Il bando, rivolto ai Comuni e alle Province che siano proprietari di edifici ospitanti scuole medie inferiori o superiori ed elementari, è finalizzato alla realizzazione di impianti fotovoltaici sugli edifici scolastici e, simultaneamente, all’ avvio di un'attività didattica volta alla realizzazione di analisi energetiche e di interventi di razionalizzazione e risparmio energetico nei suddetti edifici, tramite il coinvolgimento degli studenti.

Il contributo concesso dal Ministero dell’Ambiente è pari al 100% del costo ammissibile con un limite massimo di 40.000 euro iva inclusa per edificio scolastico. Non è previsto quindi nessun onere a carico dell’ente locale.

In una nostra intervista esclusiva il Primo Cittadino di Acquaviva Francesco Squicciarini dichiarava che tra gli “Obbiettivi di Governo” vi era anche l’installazione di impianti fotovoltaici sugli edifici pubblici. I finanziamenti sono dunque a disposizione.
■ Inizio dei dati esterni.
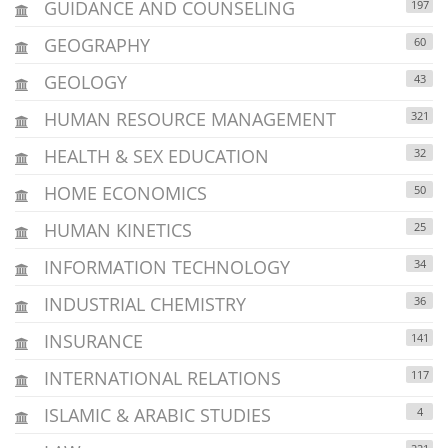
GUIDANCE AND COUNSELING
197
GEOGRAPHY
60
GEOLOGY
43
HUMAN RESOURCE MANAGEMENT
321
HEALTH & SEX EDUCATION
32
HOME ECONOMICS
50
HUMAN KINETICS
25
INFORMATION TECHNOLOGY
34
INDUSTRIAL CHEMISTRY
36
INSURANCE
141
INTERNATIONAL RELATIONS
117
ISLAMIC & ARABIC STUDIES
4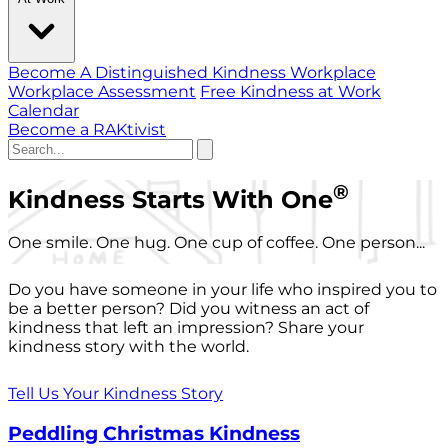
Become A Distinguished Kindness Workplace
Workplace Assessment
Free Kindness at Work
Calendar
Become a RAKtivist
®
Kindness Starts With One
One smile. One hug. One cup of coffee. One person...
Do you have someone in your life who inspired you to
be a better person? Did you witness an act of
kindness that left an impression? Share your
kindness story with the world.
Tell Us Your Kindness Story
Peddling Christmas Kindness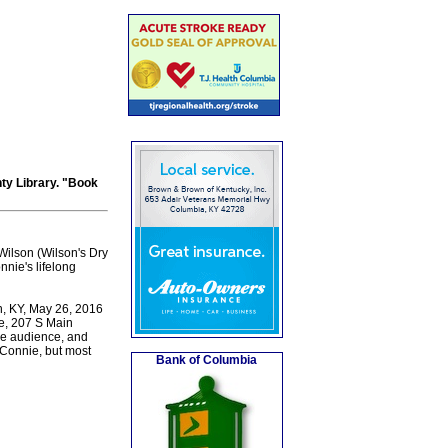
ty Library. "Book
Wilson (Wilson's Dry
nie's lifelong
n, KY, May 26, 2016
e, 207 S Main
he audience, and
 Connie, but most
Bank of Columbia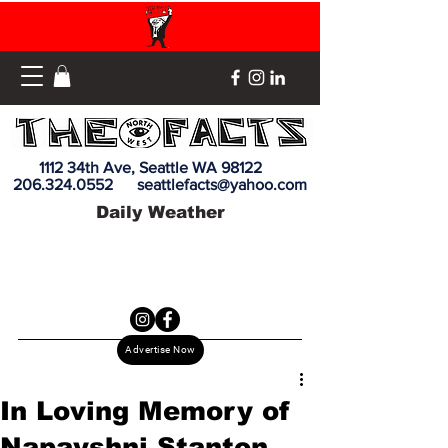
1112 34th Ave, Seattle WA 98122
206.324.0552
seattlefacts@yahoo.com
Daily Weather
Advertise Now
In Loving Memory of
Napayshni Stanton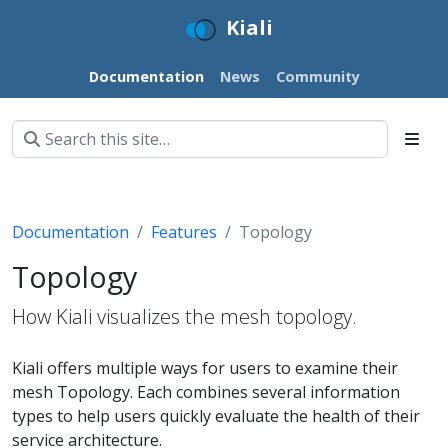
Kiali
Documentation
News
Community
Documentation
Features
Topology
Topology
How Kiali visualizes the mesh topology.
Kiali offers multiple ways for users to examine their
mesh Topology. Each combines several information
types to help users quickly evaluate the health of their
service architecture.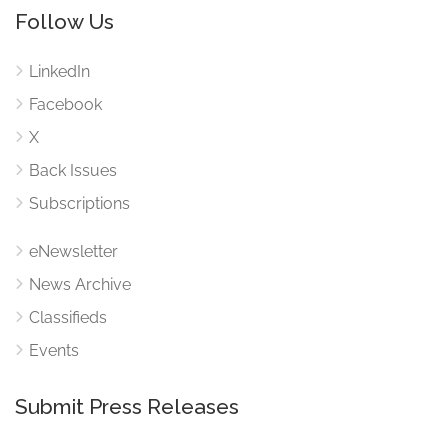
Follow Us
LinkedIn
Facebook
X
Back Issues
Subscriptions
eNewsletter
News Archive
Classifieds
Events
Submit Press Releases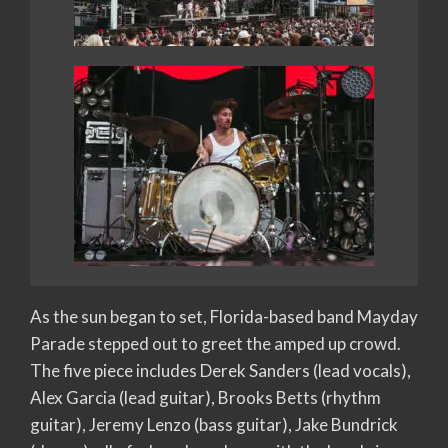
As the sun began to set, Florida-based band Mayday
Parade stepped out to greet the amped up crowd.
The five piece includes Derek Sanders (lead vocals),
Alex Garcia (lead guitar), Brooks Betts (rhythm
guitar), Jeremy Lenzo (bass guitar), Jake Bundrick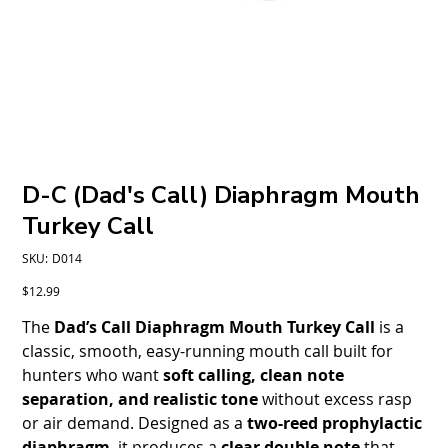
D-C (Dad's Call) Diaphragm Mouth
Turkey Call
SKU
SKU:
D014
D014
Price
$12.99
The
Dad’s Call Diaphragm Mouth Turkey Call
is a
classic, smooth, easy-running mouth call built for
hunters who want
soft calling, clean note
separation, and realistic tone
without excess rasp
or air demand. Designed as a
two-reed prophylactic
diaphragm
, it produces a
clear double note
that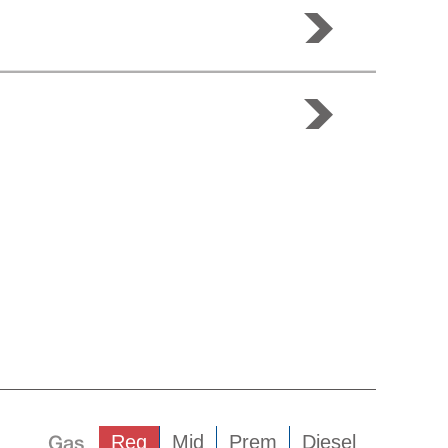
Gas
Reg
Mid
Prem
Diesel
Non facciamo volare via anche questo progetto come la Triplice Elica del “desaparecido” Crono Programma.

 

Commenti  

 
#1 claudioD 2012-04-18 01:59
Tenendo conto che a maggio scatta l'aumento sulle bollette del 4% dovuto agli incentivi sulle rinnovabili (principalmente causato dal boom del fotovoltaico nell'anno scorso) e che l'aumento già avvenuto del 5,8% sulla bolletta è per il 40% dovuto a interventi per dare sicurezza alla fornitura di energia nella rete come conseguenza del maggiore apporto delle rinnovabili intermittenti e non programmabili (anche qui il fotovoltaico è responsabile); tenendo conto anche che, dati i recenti sconvolgimenti nella morfologia dei prezzi orari registrati negli ultimi tempi, pare che la bioraria sia un fallimento perché le centrali tradizionali (leggi gas) si rifanno nel picco serale di domanda di energia con prezzi che a Marzo scorso hanno superato addirittura quelli diurni, spero (speranza comunque vana) che questa nuova tranche di denaro dal Ministero dell'Ambiente non veda nessun richiedente. Ironia dell'ironia, se va tutto bene (sich!) con questo "Sole nelle scuole 2.0" pagheremo le tasse per denaro a fondo perduto che finanzierà l'introduzione di pannelli fotovoltaici i quali nel corso dei primi venti anni di vita richiederanno un ulteriore esborso di tasse da parte degli italiani (inclusi gli acquavivesi, beninteso) come incentivi alla produzione e per tutta la vita degli impianti al consumo (visto che anche lo scambio sul posto pesa sulle bollette) e un maggiore costo di trasporto visto che con tutti questi micro impianti di produzione della energia stiamo migrando verso una generazione distribuita. Che poi questo risparmio per le casse degli istituti scolastici migliorerà il sistema dell'istruzione , o i livelli qualitativi della scuola italiana saranno sempre inferiori rispetto a quelli di molti altri Paesi evoluti? Mi pare difficile poi che studenti e docenti siano in fondo incentivati poi a risparmiare energia visto che il Ministero offre loro un costoso generatore di energia elettrica.